1. No presente processo especial, sob a forma sumária, com o NUIPC 122/17.9PFGMR, a correr termos no Tribunal Judicial da Comarca de Braga, pelo Juízo Local Criminal de Guimarães - J2, foi a arguida, C. F., submetido a julgamento e, a final, condenada por sentença proferida e depositada a 17-10-2017, pela prática, como autora material, de um crime de condução de veículo em estado de embriaguez, previsto e punido pelos arts. 292º, n.º 1, e 69º, n.º 1, al. a), do Código Penal, na pena de 60 (sessenta) dias de multa, à taxa diária de € 5 (cinco euros), perfazendo a quantia de € 300 (trezentos euros), bem como na pena acessória de proibição de conduzir veículos a motor pelo período de 3 (três) meses.
2. Não se conformando com o decidido, a arguida interpôs o presente recurso, terminando a sua motivação nos seguintes termos (transcrição [1]):

«CONCLUSÕES:

1.ª – Antes do mais, importa salientar que – ao longo de todo o processo – a Arguida reconheceu a ilicitude da sua conduta. Sabe que ingeriu bebida alcoólica e não devia ter conduzido. E o presente processo serviu-lhe de lição.
2.ª – Acrescendo salientar que a Arguida concorda com a generalidade da matéria de facto dada como provada na douta sentença de que ora se recorre, que a respetiva fundamentação da decisão da matéria de facto e de Direito está explanada de forma clara e esclarecedora e a pena aplicada seria justa e proporcional.
3.ª – Na realidade, a Arguida apenas discorda do Tribunal a quo na resposta dada a uma questão que acaba por ter relevância na decisão da matéria de facto e de Direito. E essa questão é relativa à validade da medição efetuada pelo alcoolímetro que realizou o teste de alcoolémia à ora Recorrente.

**TRECHOS DE DADOS**

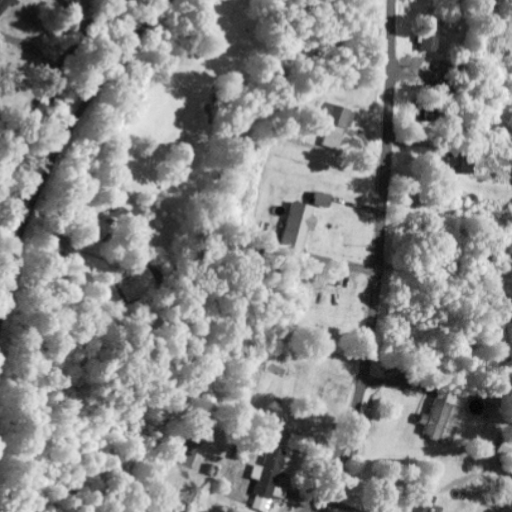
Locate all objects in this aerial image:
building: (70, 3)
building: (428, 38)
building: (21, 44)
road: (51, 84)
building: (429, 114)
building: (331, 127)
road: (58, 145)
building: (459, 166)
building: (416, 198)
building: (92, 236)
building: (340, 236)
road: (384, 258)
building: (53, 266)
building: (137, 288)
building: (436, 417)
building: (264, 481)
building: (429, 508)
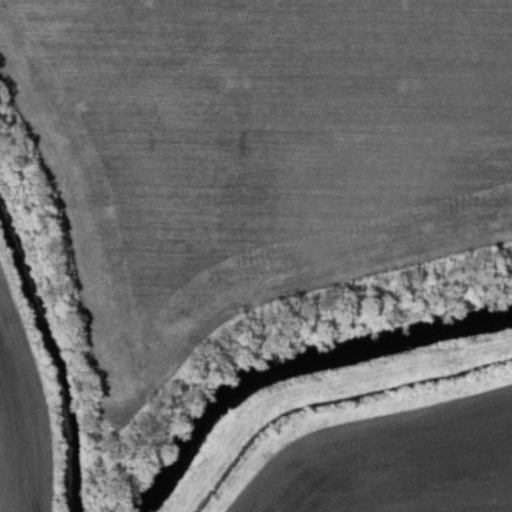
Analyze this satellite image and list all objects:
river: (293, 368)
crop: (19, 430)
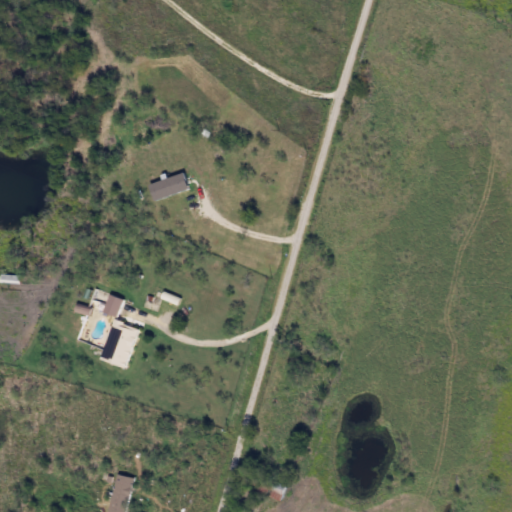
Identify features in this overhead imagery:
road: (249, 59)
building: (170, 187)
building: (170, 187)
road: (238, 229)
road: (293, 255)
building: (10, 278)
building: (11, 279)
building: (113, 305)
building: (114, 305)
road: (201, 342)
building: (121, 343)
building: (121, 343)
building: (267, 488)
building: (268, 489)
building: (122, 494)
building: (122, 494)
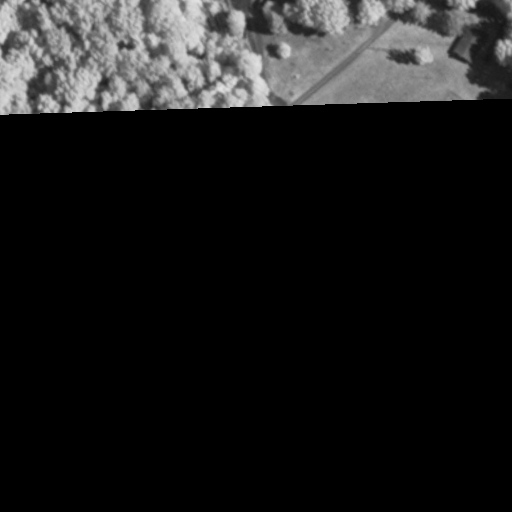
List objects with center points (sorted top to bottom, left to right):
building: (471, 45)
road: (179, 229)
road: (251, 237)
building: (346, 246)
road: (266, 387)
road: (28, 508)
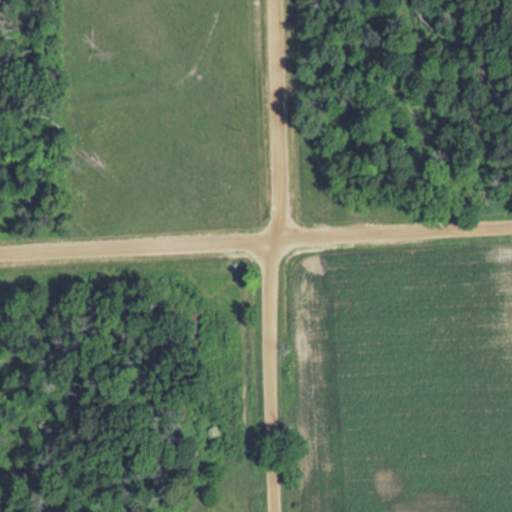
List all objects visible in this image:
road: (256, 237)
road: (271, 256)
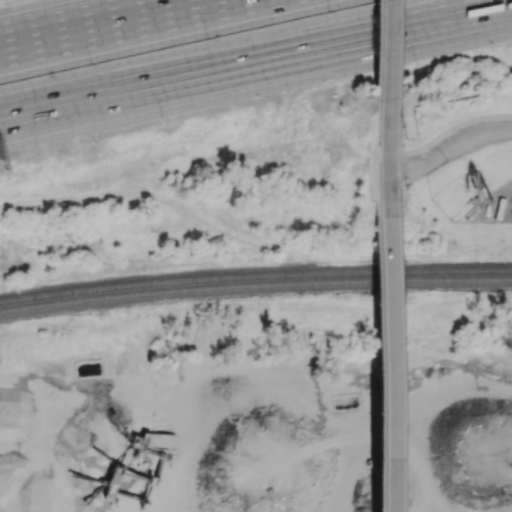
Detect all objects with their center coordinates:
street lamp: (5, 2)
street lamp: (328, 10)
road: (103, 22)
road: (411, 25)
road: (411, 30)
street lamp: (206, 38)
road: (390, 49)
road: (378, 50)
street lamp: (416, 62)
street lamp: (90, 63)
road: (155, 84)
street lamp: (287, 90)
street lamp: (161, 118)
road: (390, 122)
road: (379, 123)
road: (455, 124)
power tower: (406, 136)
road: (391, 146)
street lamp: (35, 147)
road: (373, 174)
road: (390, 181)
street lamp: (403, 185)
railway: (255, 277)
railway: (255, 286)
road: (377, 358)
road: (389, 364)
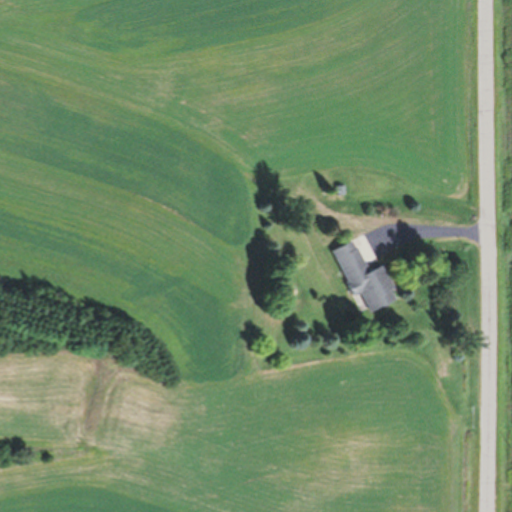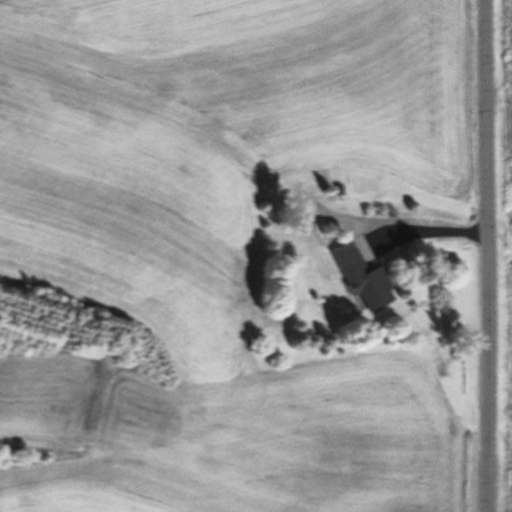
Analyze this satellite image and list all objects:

**O QUE SE PEDE**
Continue o excerto sobre o recurso da arguida a partir do ponto em que ele termina. As linhas de dados não fazem falta aqui.

**RESPOSTA**
4.ª – Sendo que é praticamente pacífico na jurisprudência que um(a) Arguido(a) não pode confessar a taxa de álcool exata que, em determinado momento, tinha no sangue, por não ter razão de ciência que lhe permita saber tal facto.
5.ª – As declarações da Arguida e o depoimento da testemunha E. C., o senhor Agente da GNR que realizou o teste de alcoolémia – que acima transcrevemos e referenciamos – levaram a uma melhor análise do teste de alcoolémia. E a realidade é que, conforme infra se expõe, o teste de alcoolémia em questão não será válido.
6.ª – O Tribunal a quo entendeu que o prazo (de 10 anos) de validade da aprovação do modelo de alcoolímetro pelo IPQ se conta a partir da publicação da autorização de uso dada pela ANSR.
7.ª – Contudo, neste ponto, discorda-se, respeitosamente, do vertido na sentença de que ora se recorre, pois defende-se que o referido prazo de 10 anos se conta a partir da (publicação no Diário da República da) da aprovação técnica pelo IPQ.
8.ª – Com todo o respeito, não existe sustentação legal para que se conte o prazo de 10 anos de validade da aprovação pelo IPQ a partir de um evento diferente daquele que consta da norma que o prevê.
9.ª – A aprovação realizada pelo IPQ é de natureza técnica, enquanto que a decisão da ANSR é meramente uma decisão que autoriza o uso de tal modelo de alcoolímetro.
10.ª – E, enquanto a aprovação técnica de modelo pelo IPQ é válida por 10 anos, para a decisão de uso pela ANSR não existe qualquer prazo de validade. Isto porque caducando a validade da aprovação técnica (ou seja, passados os referidos 10 anos), o modelo de alcoolímetro em questão deixa simplesmente de poder ser utilizado, conforme resulta dos n.ºs 1 e 2 do artigo 14.º da Lei n.º 18/2007, de 17 de Maio.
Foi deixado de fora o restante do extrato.